About the tp1 in replay

Question

About the tp1 in replay

TeleeMa opened this issue a year ago · comments

Thank you for your great work. I have one question about the "tp1" keys in the replay_samples, like 'front_rgb_tp1', 'gripper_pose_tp1' etc. From the replay buffer implementation, I think the tp1 keys are used to store the next key_frame's observations and actions. So in the RVT training, the tp1 observations and actions are not used? That means we just need the current transition's observation and actions for extracting features and supervision.

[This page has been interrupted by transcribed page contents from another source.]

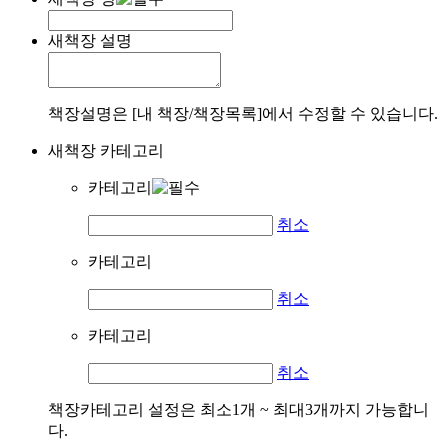
새책장 설명
책장설명은 [내 책장/책장목록]에서 수정할 수 있습니다.
새책장 카테고리
카테고리
취소
카테고리
취소
카테고리
취소
책장카테고리 설정은 최소1개 ~ 최대3개까지 가능합니
다.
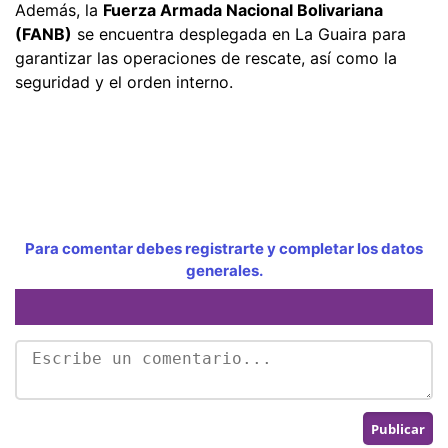
Además, la
Fuerza Armada Nacional Bolivariana
(FANB)
se encuentra desplegada en La Guaira para
garantizar las operaciones de rescate, así como la
seguridad y el orden interno.
Para comentar debes registrarte y completar los datos
generales.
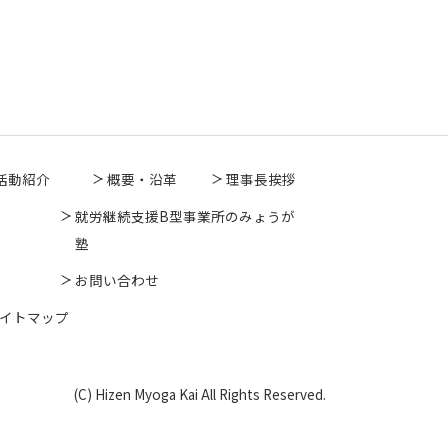
活動紹介
概要・沿革
理事長挨拶
就労継続支援B型事業所のみょうが
塾
お問い合わせ
イトマップ
(C) Hizen Myoga Kai All Rights Reserved.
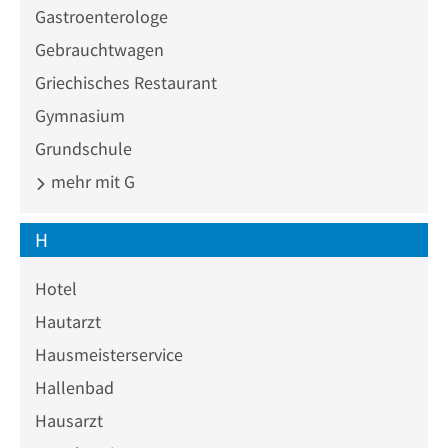
Gastroenterologe
Gebrauchtwagen
Griechisches Restaurant
Gymnasium
Grundschule
mehr mit G
H
Hotel
Hautarzt
Hausmeisterservice
Hallenbad
Hausarzt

Is my understanding correct? If there are any mistakes, please correct me.

Thank you very much.

Ankit Goyal · Answer 1 · Sun Nov 19 2023 09:18:11 GMT+0800 (China Standard Time)

Hi @TeleeMa,

Thanks for your kind words.

I am not sure if I undertand your question correctly.

tp1 (defined here: https://github.com/NVlabs/RVT/blob/master/rvt/utils/dataset.py#L242) stores the gripper location in the next key frame. It is used to extact the action for supervision (https://github.com/NVlabs/RVT/blob/master/rvt/utils/dataset.py#L169-L184).

Hope it helps.

Best,
Ankit

Teli Ma · Answer 2 · Wed Nov 22 2023 14:04:20 GMT+0800 (China Standard Time)

Hi @imankgoyal,

Thank you for your reply. I mean in the process of training, each batch from dataloader contains the keys of "tp1" as the image shows.

And the tp1 keys and values are added into the batch when sampling here https://github.com/NVlabs/YARR/blob/72c37e6d31ff1b1d7ce131be5c8f80f66ee271d8/yarr/replay_buffer/uniform_replay_buffer.py#L821-L832.
But they are not used in the model training. So what these for?

Ankit Goyal · Answer 3 · Thu Nov 23 2023 08:13:28 GMT+0800 (China Standard Time)

You can safely igore them. These are legacy attribute coming from PerAct -- Arm as our dataloader is exactly the same.